Evaluaciones y valoraciones

Tan importante como proponer nuevas actividades y conceptos es comprobar si se progresa en el aprendizaje. 
Para valorar ese progreso usamos una matriz de valoración. Este tipo de evaluación nos ha dado ya muy buenos resultados en otras materias
La plantilla que proponemos para Griego I está dividida en cinco partes, que corresponden a las competencias que consideramos que han de adquirirse al aprender una lengua: comprensión y expresión oral, comprensión y expresión escrita, interacción oral. 
Cada una de esas competencias se define por medio de una serie de criterios graduados en una escala, dependiendo del nivel de progreso en el aprendizaje. Si se demuestra haber conseguido el mayor nivel en cada uno de los apartados, la valoración será la máxima.
Usar este tipo de instrumentos permite, por una parte, la valoración de modo objetivo del progreso en el aprendizaje. Los estudiantes conocen la tabla y saben los criterios que se les va a aplicar, lo que se espera de ellos, así que no hay lugar para la discusión. Por otra parte, a los estudiantes les sirve como instrumento de formación, pues les permite conocer sus fallos y aquello en lo que han de mejorar.

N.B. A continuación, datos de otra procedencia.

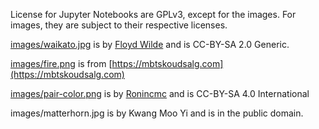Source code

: License for Jupyter Notebooks are GPLv3, except for the images. For images,
they are subject to their respective licenses.

[images/waikato.jpg](https://commons.wikimedia.org/wiki/File:Bright_green_tree_-_Waikato.jpg)
is by [Floyd Wilde](https://www.flickr.com/people/15416579@N00) and is CC-BY-SA
2.0 Generic.

[images/fire.png](https://mbtskoudsalg.com/explore/fire-sprite-sheet-png/#gal_post_3734_pixel-effect-png-1.png) is from [https://mbtskoudsalg.com](https://mbtskoudsalg.com)

[images/pair-color.png](https://commons.wikimedia.org/wiki/File:Pear_in_tree_0465.jpg)
is by [Ronincmc](https://commons.wikimedia.org/wiki/User:Ronincmc) and is CC-BY-SA
4.0 International

images/matterhorn.jpg is by Kwang Moo Yi and is in the public domain.

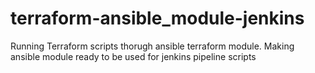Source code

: # terraform-ansible_module-jenkins
Running Terraform scripts thorugh ansible terraform module. Making ansible module ready to be used for jenkins pipeline scripts
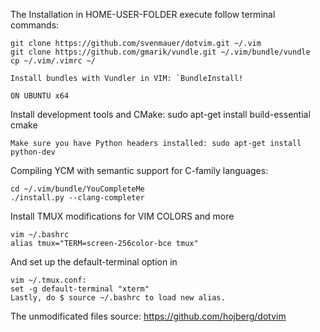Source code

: The Installation in HOME-USER-FOLDER execute follow terminal commands:

    git clone https://github.com/svenmauer/dotvim.git ~/.vim
    git clone https://github.com/gmarik/vundle.git ~/.vim/bundle/vundle
    cp ~/.vim/.vimrc ~/

    Install bundles with Vundler in VIM: `BundleInstall!
    
    ON UBUNTU x64
Install development tools and CMake: sudo apt-get install build-essential cmake

    Make sure you have Python headers installed: sudo apt-get install python-dev

Compiling YCM with semantic support for C-family languages:

    cd ~/.vim/bundle/YouCompleteMe
    ./install.py --clang-completer
    
Install TMUX modifications for VIM COLORS and more

    vim ~/.bashrc
    alias tmux="TERM=screen-256color-bce tmux"
    
And set up the default-terminal option in 

    vim ~/.tmux.conf:
    set -g default-terminal "xterm"
    Lastly, do $ source ~/.bashrc to load new alias.

The unmodificated files source: https://github.com/hojberg/dotvim

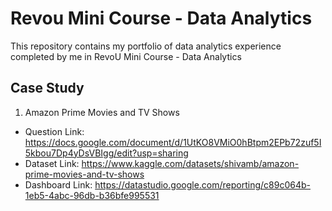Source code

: # Revou Mini Course - Data Analytics

This repository contains my portfolio of data analytics experience completed by me in RevoU Mini Course - Data Analytics

## Case Study

1. Amazon Prime Movies and TV Shows

* Question Link: https://docs.google.com/document/d/1UtKO8VMiO0hBtpm2EPb72zuf5I5kbou7Dp4yDsVBIgg/edit?usp=sharing
* Dataset Link: https://www.kaggle.com/datasets/shivamb/amazon-prime-movies-and-tv-shows
* Dashboard Link: https://datastudio.google.com/reporting/c89c064b-1eb5-4abc-96db-b36bfe995531
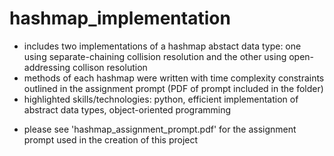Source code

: <h1>hashmap_implementation</h1>
<ul>
<li>includes two implementations of a hashmap abstact data type: one using separate-chaining collision resolution and the other using open-addressing collison resolution</li>
<li>methods of each hashmap were written with time complexity constraints outlined in the assignment prompt (PDF of prompt included in the folder)</li>
<li>highlighted skills/technologies: python, efficient implementation of abstract data types, object-oriented programming</li>
</ul>
<ul>
<li>please see 'hashmap_assignment_prompt.pdf' for the assignment prompt used in the creation of this project</li>
</ul>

Este modelo no es definitivo, puede y debe mejorarse. La experiencia nos permitirá corregir y mejorar. Por eso se agradecen comentarios sobre las posibilidades de mejora.

miércoles, 3 de noviembre de 2010

Un libro

Hoy una alumna de 1º de bachillerato me pedía un libro para poder estudiar todo lo que estamos viendo en clase.

Tenemos todo el material en el aula virtual (abierto a visitantes), para poder consultar y practicar, además de lo que vamos haciendo en clase. Pero insistía en tener algo físico que tocar y subrayar. Imagino que le resulta extraña esta forma de trabajo. Le he recomendado que si necesita un libro, que se lo vaya haciendo ella misma, escribiendo sus propias explicaciones, con sus propios ejemplos. No se ha quedado muy convencida porque cree que lo que ella puede escribir no tiene la autoridad de un libro. Supongo que se trata de eso, de autoridad. No le sirve que con las prácticas lo vaya aprendiendo, demanda un salvavidas en el que refugiarse, algo de donde sacar información para después vomitarla, aunque sea sin comprenderla.
Me temo que ya no me sirve que vomiten estructuras que no entienden o frases repetidas sin sentido. Me sirve que puedan crearlas, que puedan inventarlas, que me sorprendan usándolas.
¿Será que se puede aprender una lengua sin usarla?